I don't teach at all next week. Everyone's schedules are already filled for November, but December is promising. I'm looking for about 4 classes a week which I think is attainable. I still can't believe that I'm a teacher. It feels so unnatural to walk into the room and continue walking onto the podium instead of onto a mat. Its strange that I'm now teaching the people that taught me and I watched in class to mimic the movements and postures. Every class feels a little better and has more flow. My goal is to get my class down to 90 minutes. Both classes were 100min and 95minutes long. oops!

Here is a hilarious article Tess sent me. I love it because it is so true! It's called 10 Reasons to Date a Bikram Yogi. I sent it so Scott immediately haha. The countdown begins soon for Scott to go to teacher training. TT Spring 2011!!!!!!

XoXo Kat

Wednesday, November 17, 2010

Day 58: A shortie but a goodie

Yay, TamRock is here @ Teacher Training for the first time since she graduated 1 year and a half ago. This is us at the sign-in desk right before 8:30am class this morning. Nice bags under my eyes eh? Thanks Week 9!
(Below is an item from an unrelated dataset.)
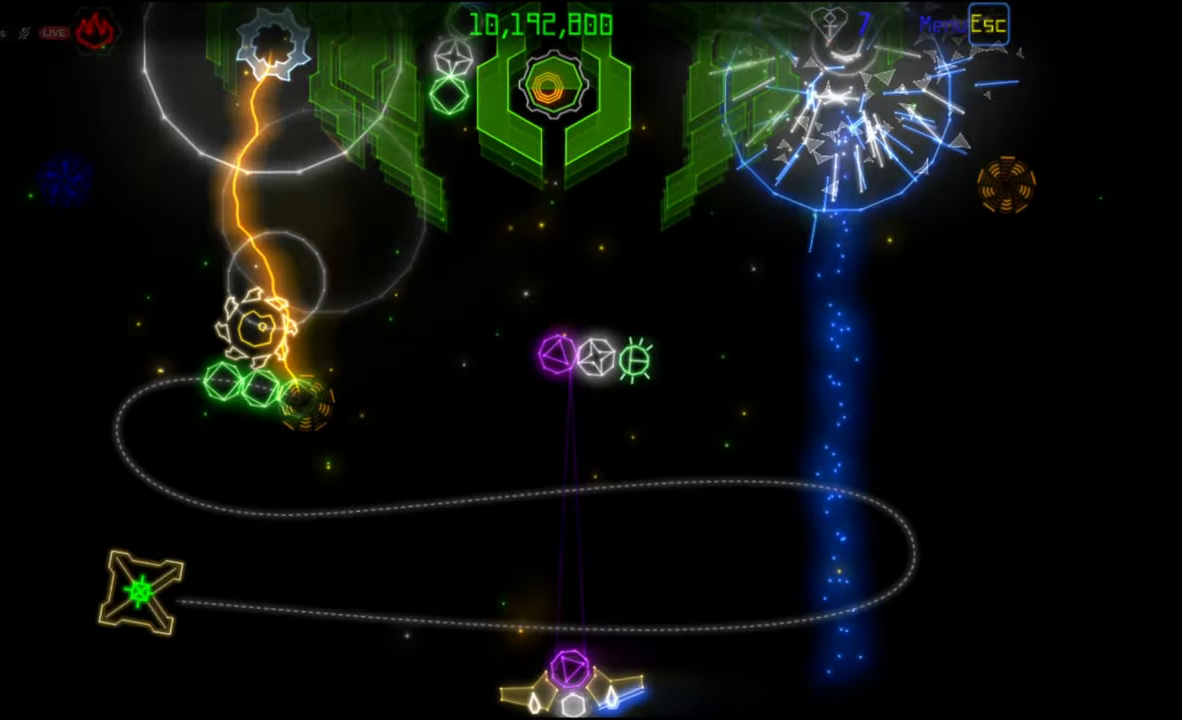
{"keys": [], "mouse": [], "events": []}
I'm super busy with Demo team and just getting all my group hang-times in before I leave. Can you beleive I'll be home in 4 days!? So much to do. So little time.
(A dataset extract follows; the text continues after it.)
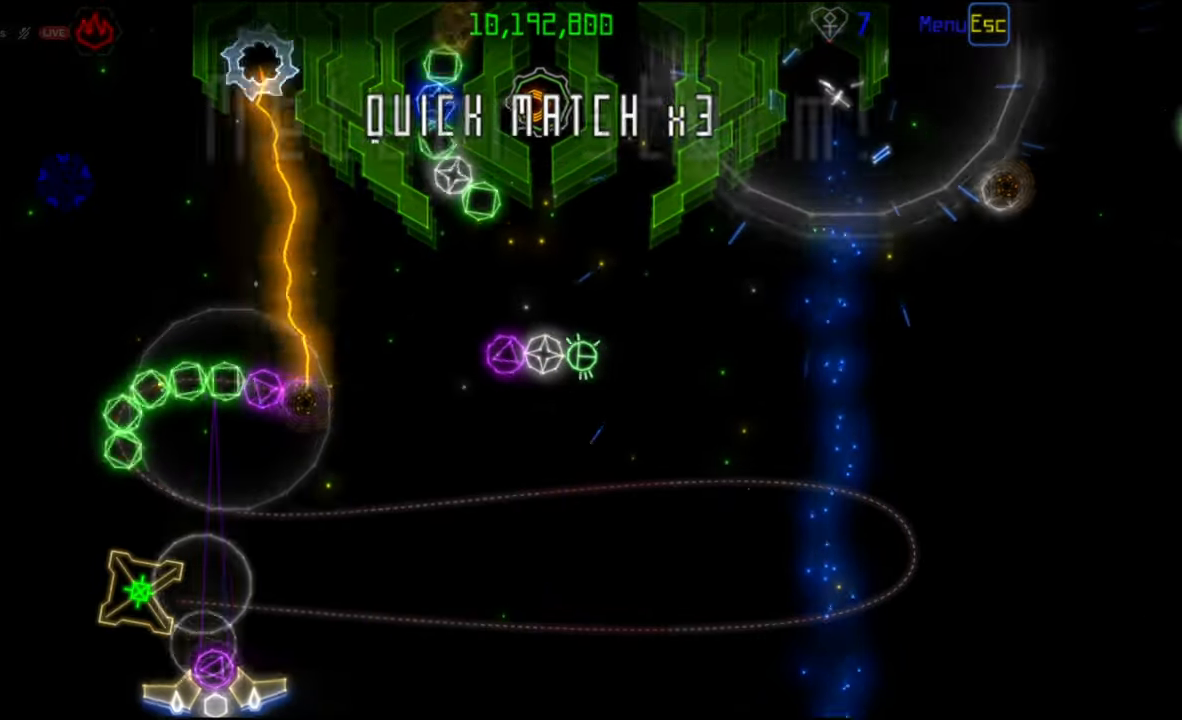
{"keys": [], "mouse": [], "events": []}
Sorry all for ignoring you this week. There's just too much going on. I'll be back in touch when I get back on Sunday. This will likly be my last post until then.

XoXo

Sunday, November 14, 2010

Day 56: If you can, you must

I'm still so excited about booking my first class. I can't wait! Alex is so kind to let me teach my first class for her. She's already messaged me about classes in December as well. Awesome eh!

This week is completely different from last week. I know I always say that.. but it is haha. Last week was all focus and energy and crazy concentration.. this week is all sore muscles and ant bites and anxiousness about coming home. Did I mention how excited I am about coming home? 7 MORE DAYS!!! It's so hard to stay present this past week as I am starting to integrate myself back into reality and contact employers and car insurance companies, and cell phone service providers to get everything in order for when I come back home... IN 7 DAYS!!!

This whole week has been all hard classes, then finally we had a class from Raj (Bikram's wife) last night which turned my whole week around. Everyone was working together and strong and focused. Hardly anyone left the room which is always helpful in focusing the energy and minimizing distractions.

Before I forget: HAPPY BELATED 21ST BIRTHDAY TESS!!!!

I made the Demonstration Team this week as well. (not by choice). I heard about tryouts for it but decided I wasn't interested because Niki had told me that demonstrators don't have any free time, its a lot of extra work, and little time to spend with people other then other demonstrators. Well, that didn't sound very appealing to me so I decided to decline...until 2 days later when Niki cornered me about being on the team. And, after a very heated and emotional discussion (more of an order then a discussion), I went back into the room after one of the hardest classes of training, to demonstrate in front of Bikram. He didn't cut me, obviously (I wouldn't be so lucky) and now a practice an extra 2hrs a day in the hot room on top of two 1.5hr beginner classes. I'm trying to find the positive in this situation. Niki wouldn't have challenged me with this unless she saw that I would benefit from it. She always has my best interest in mind. After 3 days of practice I've decided that this experience is an opportunity to practice for competition, lead and set an example for my class, and help me stay present in my last week. Win-Win, right?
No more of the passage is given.